Holland used to be all tulips and wooden clogs, windmills and bicycles, flatlands and dikes; quite idyllic, except for the drugs and red-light district, and children having to stick their fingers into those dikes to save the country from flooding.


Today, however, Holland is homosexuals who are afraid to go out for fear of being beaten up by Muslim gangs, women threatened in the street for not dressing modestly or not covering their heads, and Theo van Gogh, the filmmaker whose throat was cut by a Muslim fanatic.


But it also Geert Wilders, a blond Dutchman who has his finger in a different kind of dike. Wilders is a member of parliament and leader of the Freedom Party, which polls indicate is on course for victory in the election scheduled for June. In 2008 he produced a film called "Fitna" where he draws parallels between verses from the Koran calling for shocking acts of violence, and actual events that have occurred in recent history.

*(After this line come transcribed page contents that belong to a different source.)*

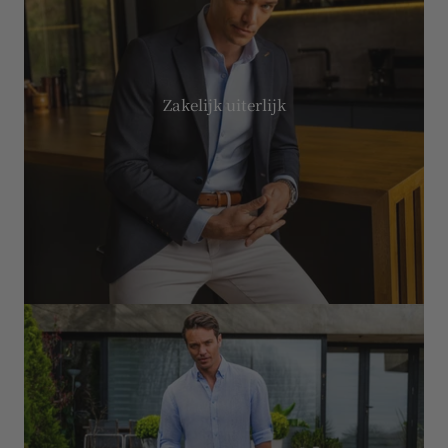
Zakelijk uiterlijk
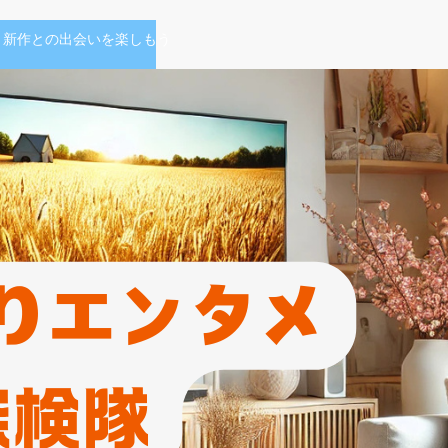
、新作との出会いを楽しもう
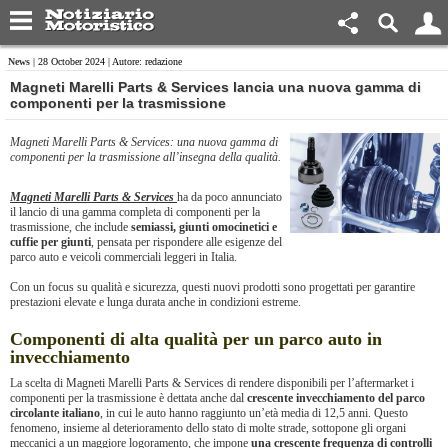
News
| 28 October 2024 | Autore: redazione
Magneti Marelli Parts & Services lancia una nuova gamma di
componenti per la trasmissione
Magneti Marelli Parts & Services: una nuova gamma di
componenti per la trasmissione all’insegna della qualità.
Magneti Marelli Parts & Services
ha da poco annunciato
il lancio di una gamma completa di componenti per la
trasmissione, che include
semiassi, giunti omocinetici e
cuffie per giunti
, pensata per rispondere alle esigenze del
parco auto e veicoli commerciali leggeri in Italia.
Con un focus su qualità e sicurezza, questi nuovi prodotti sono progettati per garantire
prestazioni elevate e lunga durata anche in condizioni estreme.
Componenti di alta qualità per un parco auto in
invecchiamento
La scelta di Magneti Marelli Parts & Services di rendere disponibili per l’aftermarket i
componenti per la trasmissione è dettata anche dal
crescente invecchiamento del parco
circolante italiano
, in cui le auto hanno raggiunto un’età media di 12,5 anni. Questo
fenomeno, insieme al deterioramento dello stato di molte strade, sottopone gli organi
meccanici a un maggiore logoramento, che impone
una crescente frequenza di controlli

Wilders argues that more than a religion, Islam is a totalitarian ideology, and as evidence he points to the violence and absence of basic human rights in Muslim communities. In the film he presents customs such as executions by stoning, female genital mutilation, beheadings, family-honor killings, hangings of homosexuals and forced juvenile marriages.


The Dutch are among the most moderate people in Europe. A hundred years ago, there were only some 50 Muslims in the country, whereas today there are a million. Wilders sees them as a Trojan horse, and fears that European civilization will be lost if the trend of blind, post-modern, multicultural, suicidal tolerance is allowed to continue unchecked.


After extremist Muslims put a price on his head six years ago, Wilders surrounded himself with a team of six bodyguards, a decision also affected by the murder of van Gogh in Amsterdam.


As he sat on his balcony, surrounded by guards, I asked Wilders if what he was doing was worth his loss of privacy and a normative family life. He explained what I had hoped to hear, what I longed to hear, and I thought I would not hear.


"Yes. It is worth it. I tell the truth," he said. "There are people who are frightened of hearing it, who are willing to kill me so that I will be silent. I am not frightened."


Because of a high birthrate and swelling immigration, Europe is becoming more and more Muslim every day. Islamic culture, dress and religion are so starkly different that Europeans have begun feeling like strangers in their own homes.


Against this feeling, Wilders is able to act with confidence. He is facing charges of incitement and discrimination against Islam, but instead of stammering apologetically he has turned the proceedings into a show trial in which he intends to demonstrate the dangers of multiculturalism, all that is violent and murderous in Islamist ideology. He plans to show that while not all Muslims are terrorists, the vast majority of terrorist acts in the world are perpetrated by Muslims in the name of their religion.


I watched interviews that Wilders gave after a hearing in his trial. He unblinkingly declared that if he is elected prime minister he will outlaw the wearing of burkas, ban the construction of additional mosques and stop immigration from Muslim countries. Would anyone dare to say these things here?


Wilders is a prominent figure in Dutch politics, and his views are backed by many. How is it conceivable that in Holland the arguments against Islam are much more extreme than in Israel, which is saturated with Islamic terror?


The prosecution in his trial claims that it is of no importance at all whether Wilders is speaking the truth, because what he is saying is illegal. If the truth is illegal, there is something hugely wrong with the law.


This postmodernist bubble is going to blow up in all our faces soon - for the better if Wilders is acquitted and a truthful and courageous prime minister arises in Europe, and for the worse if opponents of sharia law have their throats cut.